Text excerpt:
===

Woman in Search of Women Part 2

A post shared by @monicabielanko on

I'm a woman, sure, but I don't know fuck-all about courting women. At least I don't think I do. Is it really all that different from flirting with a guy? In my limited experience, sometimes it's vastly different and other times flirting is flirting, regardless of sex or gender identity.

Still, for a brief moment my nerves win and I wonder what business I have driving through the dusky evening, steering in the direction of the bar & grill at which my Tinder match and I had agreed to meet for drinks.

She was smart and funny - via text, anyway. And bisexual, which was a relief. I was tiptoeing into an unfamiliar universe and loathe to piss off anyone who could potentially perceive me as some kind of lesbian tourist. Besides, it wasn't tourism. I've always been attracted to women. As far back as I can remember, I've been intrigued by women. My upbringing simply didn't allow for the curiosity to even manifest as a conscious thought in my head. Can it be tourism if I'm open to buying a house in the region?

===

Data entries:
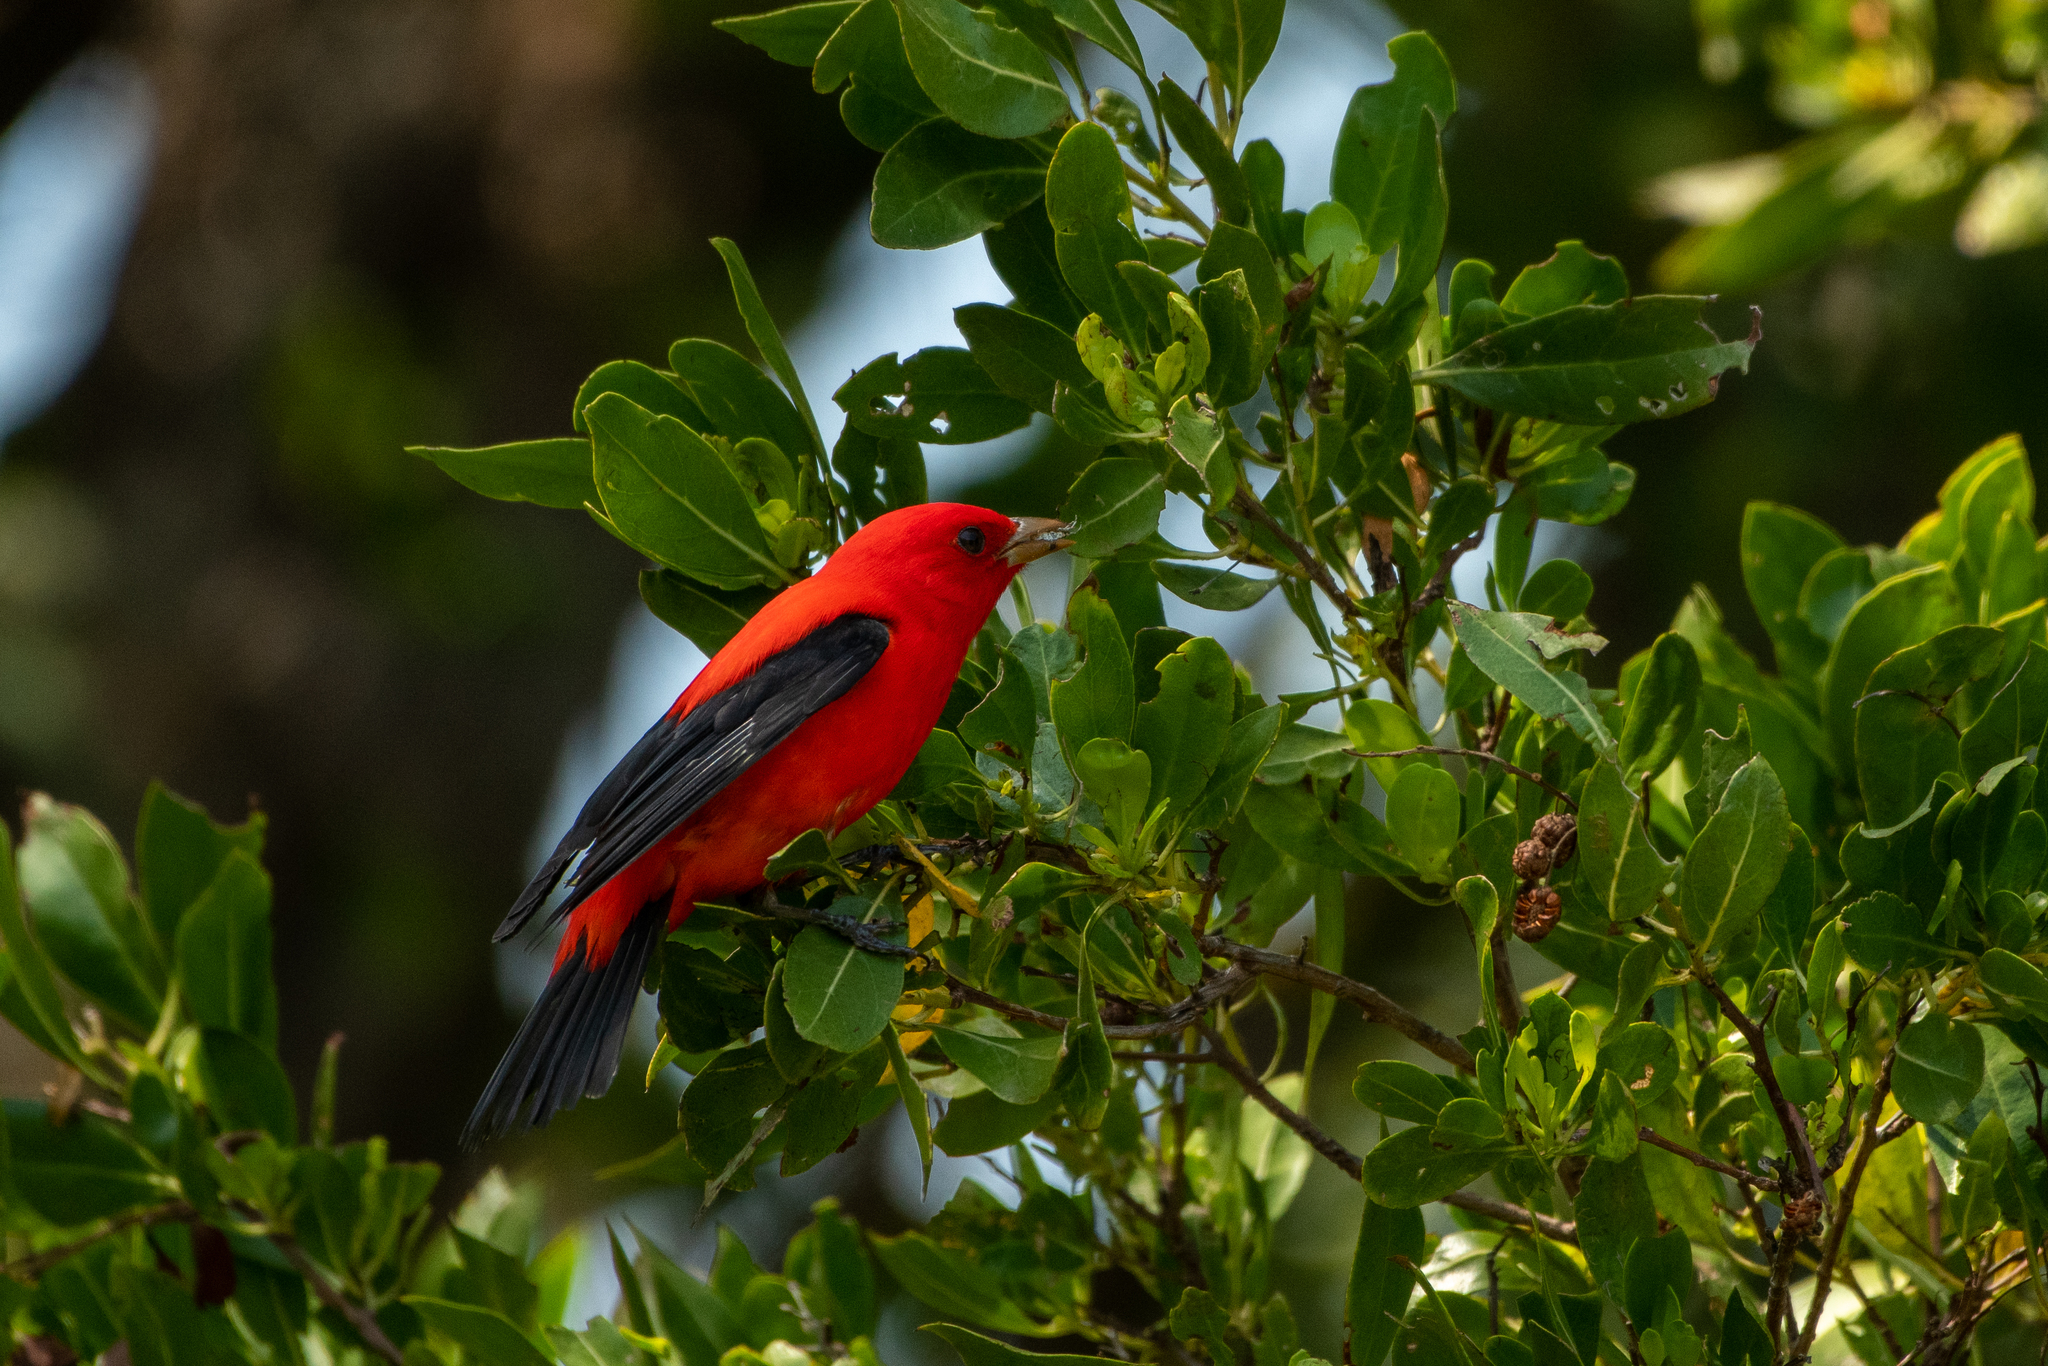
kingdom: Animalia
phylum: Chordata
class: Aves
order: Passeriformes
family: Cardinalidae
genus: Piranga
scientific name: Piranga olivacea
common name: Scarlet tanager
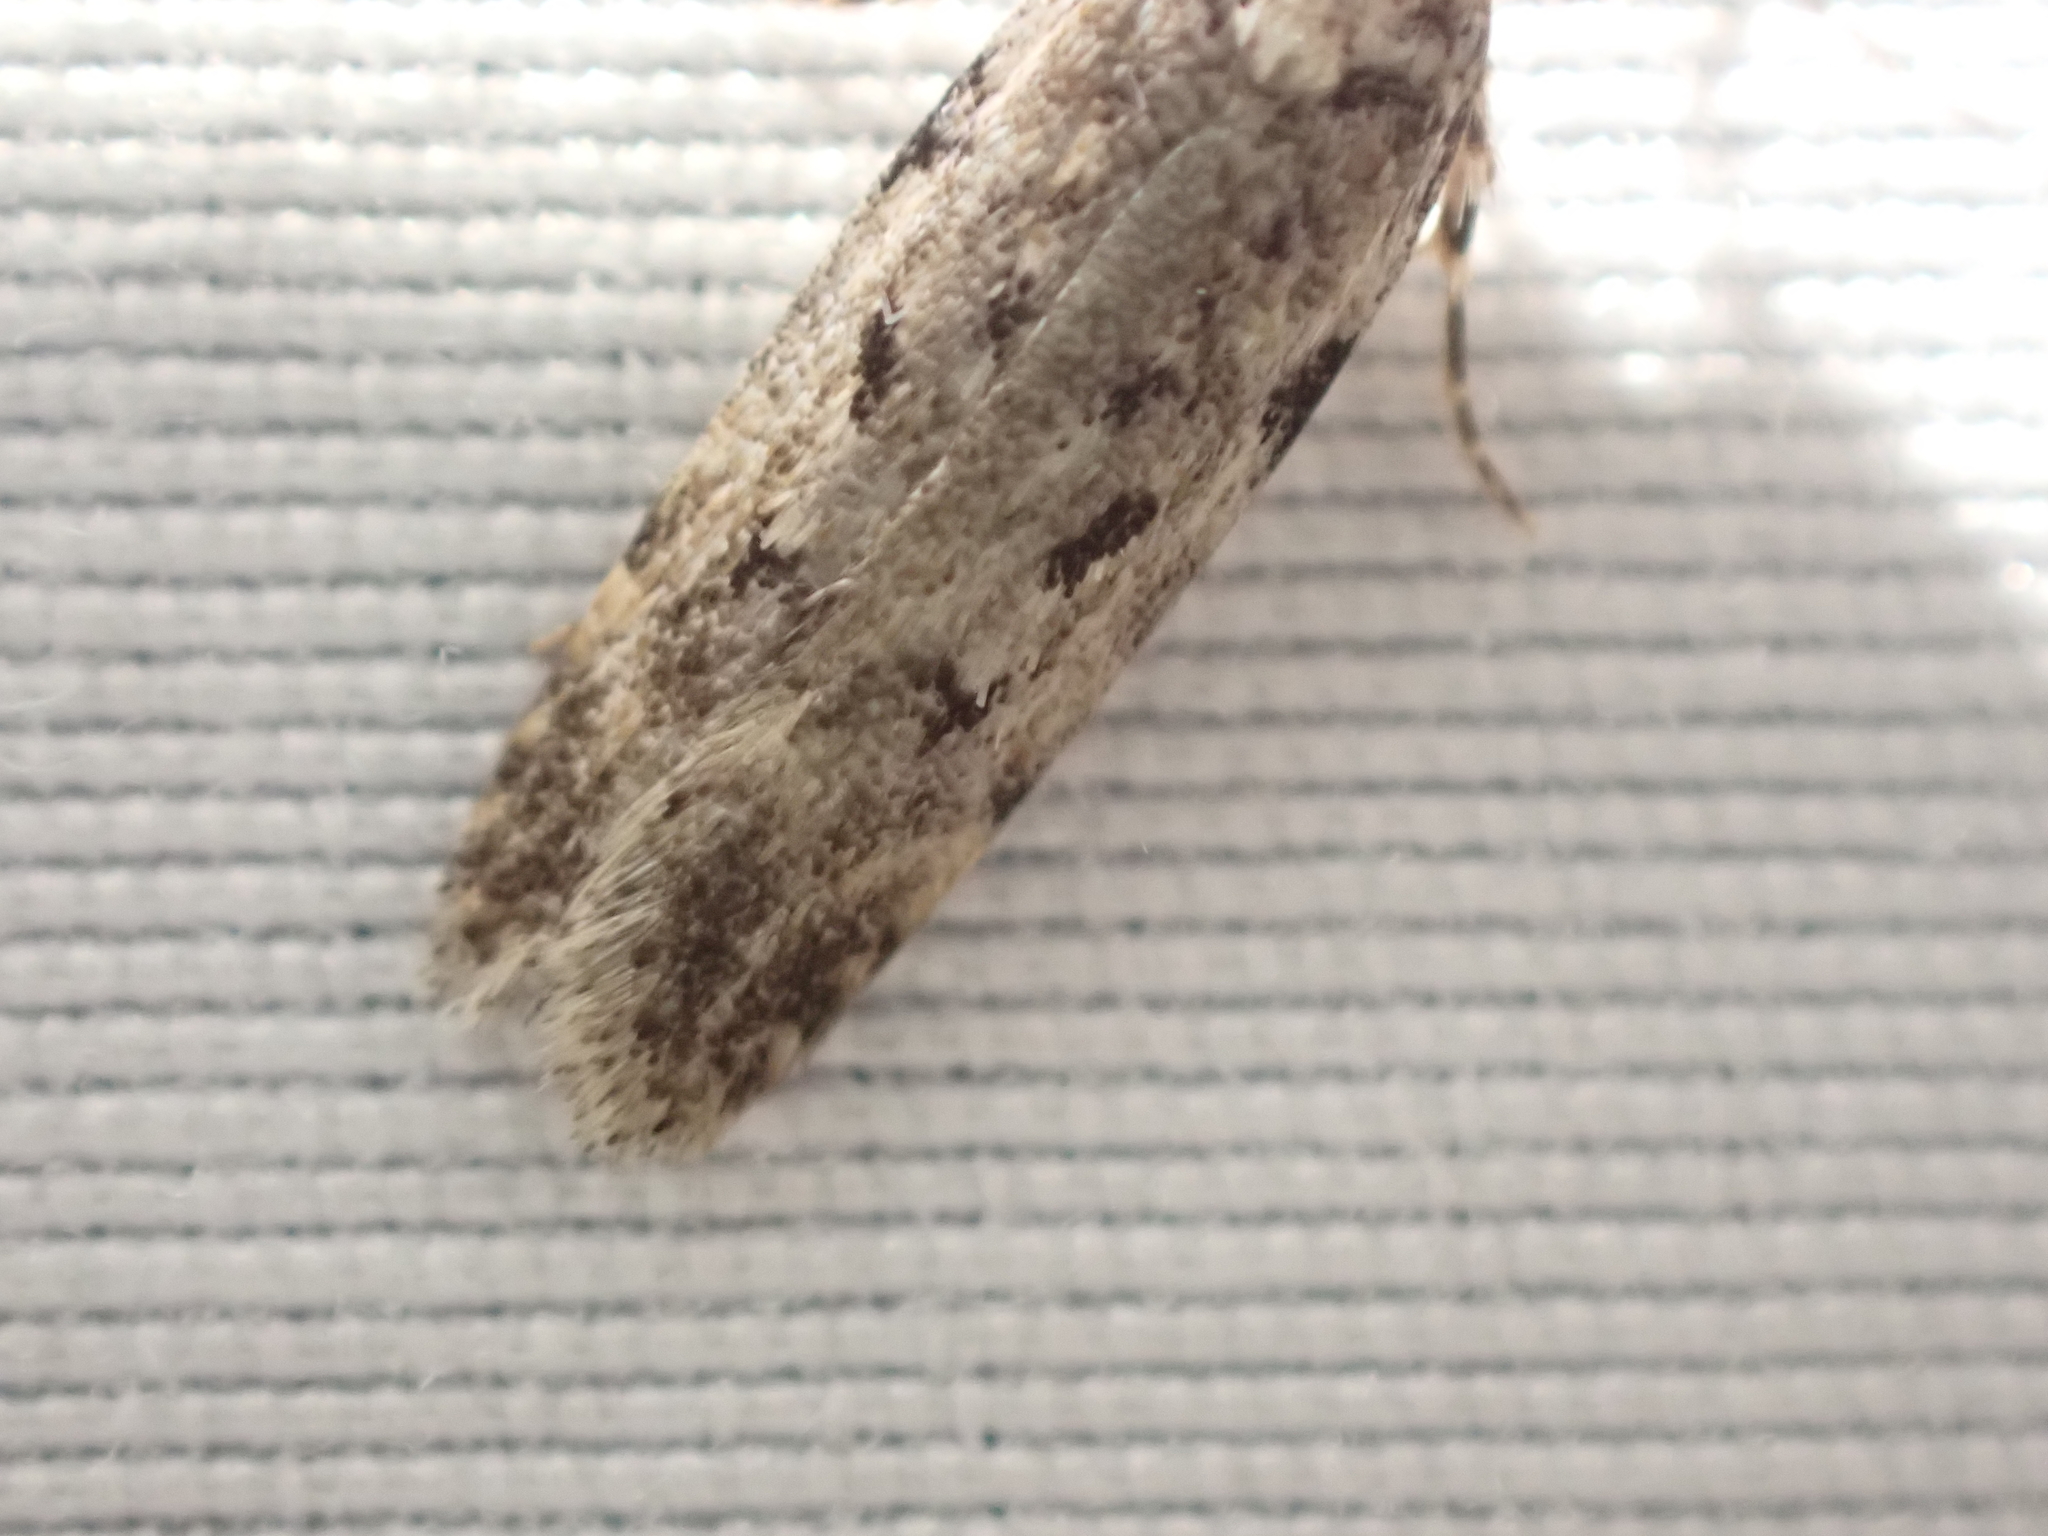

===

Task requirements: In the dating essay, what kind of place had the writer and the Tinder match agreed on for drinks?

Full solution: A bar & grill.